Mitzie was marched into the room, her hands twisted behind her by Dora, whose face wore a disdainful smile that now seemed spiced with cruelty. The analyst’s daughter had lost her evening cape and her long dark hair hung half over one eye. She held her chin up, as one who has struggled, found it no use, yet not really submitted. She saw Phil and looked away from him proudly, as if her being caught had wiped out the problem into which he had plunged her.

“Ah, the original,” Billig observed, looking up from the figurine, which he deftly pocketed. “Darling,” he said, walking toward Mitzie, “would you care to be featured in coast-to-coast living ads, or sit for a line of ultra deluxe dress display robots; would you like to be a handie star, ambassadress to Brazil, or become my girl Friday and be in on everything interesting that goes on in the world; would you take $10,000,000? Just tell us what you’ve done with the green cat.”

Mitzie answered the five-second barrage with a shrug of her upper lip. “Darling, I’m serious,” Billig assured her. “This is a lifetime opportunity and you’re a nice girl.” And he made as if to caress her shoulder affectionately, but instead whipped around to catch Phil’s reaction.

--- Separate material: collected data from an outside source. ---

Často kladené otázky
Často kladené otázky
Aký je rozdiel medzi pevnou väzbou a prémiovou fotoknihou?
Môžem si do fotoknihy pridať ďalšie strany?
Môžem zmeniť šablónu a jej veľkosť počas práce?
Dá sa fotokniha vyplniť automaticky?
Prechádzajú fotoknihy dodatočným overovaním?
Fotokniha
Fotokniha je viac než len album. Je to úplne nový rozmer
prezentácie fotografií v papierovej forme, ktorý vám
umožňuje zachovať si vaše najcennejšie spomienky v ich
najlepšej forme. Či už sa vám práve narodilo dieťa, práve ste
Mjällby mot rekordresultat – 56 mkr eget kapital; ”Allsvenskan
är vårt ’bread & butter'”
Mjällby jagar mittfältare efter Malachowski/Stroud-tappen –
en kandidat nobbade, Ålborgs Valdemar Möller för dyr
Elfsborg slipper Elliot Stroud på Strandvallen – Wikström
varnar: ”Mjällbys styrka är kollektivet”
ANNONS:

Jack Jones ran into the room and whisked to a stop. He glanced at Phil as if he didn’t know him and then saluted Billig sardonically.

“What are you standing around for?” Billig demanded. “Get to work. Hayes, I want those three hep-jerks in here.”

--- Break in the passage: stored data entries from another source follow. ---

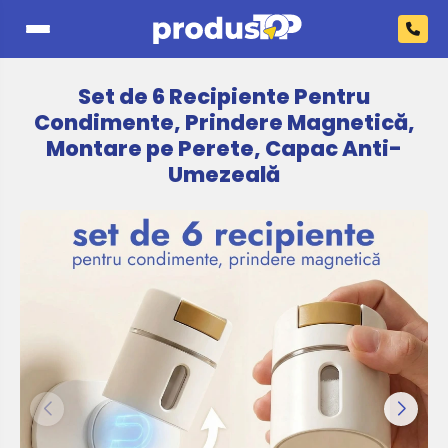
Set de 6 Recipiente Pentru
Condimente, Prindere Magnetică,
Montare pe Perete, Capac Anti-
Umezeală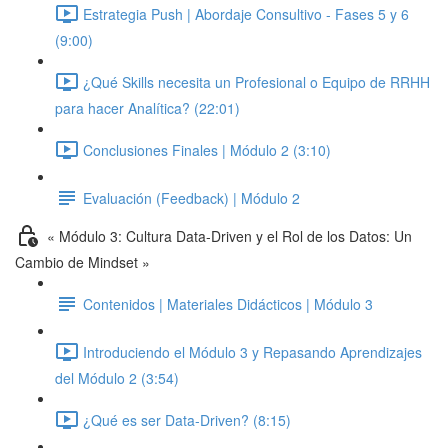
Estrategia Push | Abordaje Consultivo - Fases 5 y 6
(9:00)
¿Qué Skills necesita un Profesional o Equipo de RRHH
para hacer Analítica? (22:01)
Conclusiones Finales | Módulo 2 (3:10)
Evaluación (Feedback) | Módulo 2
« Módulo 3: Cultura Data-Driven y el Rol de los Datos: Un
Cambio de Mindset »
Contenidos | Materiales Didácticos | Módulo 3
Introduciendo el Módulo 3 y Repasando Aprendizajes
del Módulo 2 (3:54)
¿Qué es ser Data-Driven? (8:15)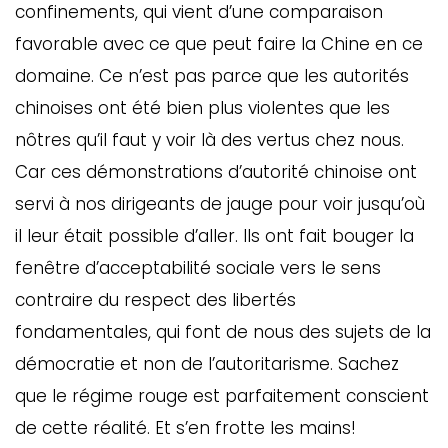
confinements, qui vient d’une comparaison
favorable avec ce que peut faire la Chine en ce
domaine. Ce n’est pas parce que les autorités
chinoises ont été bien plus violentes que les
nôtres qu’il faut y voir là des vertus chez nous.
Car ces démonstrations d’autorité chinoise ont
servi à nos dirigeants de jauge pour voir jusqu’où
il leur était possible d’aller. Ils ont fait bouger la
fenêtre d’acceptabilité sociale vers le sens
contraire du respect des libertés
fondamentales, qui font de nous des sujets de la
démocratie et non de l’autoritarisme. Sachez
que le régime rouge est parfaitement conscient
de cette réalité. Et s’en frotte les mains!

Phil tried to squirm away from Harris’ seemingly casual grip. And then Jack’s fingers were digging at nerves and pain was not a steel ball but a fiery plant’s red hot roots and million rootlets finding an instant way through every crevice between the cells of his body. He heard himself squealing, “Romadka! Romadka!” The pain lessened and he babbled swiftly, “Dr. Romadka stole the cat. I saw him coming out of the room where the cage is, carrying his black bag. The cat must have been inside.”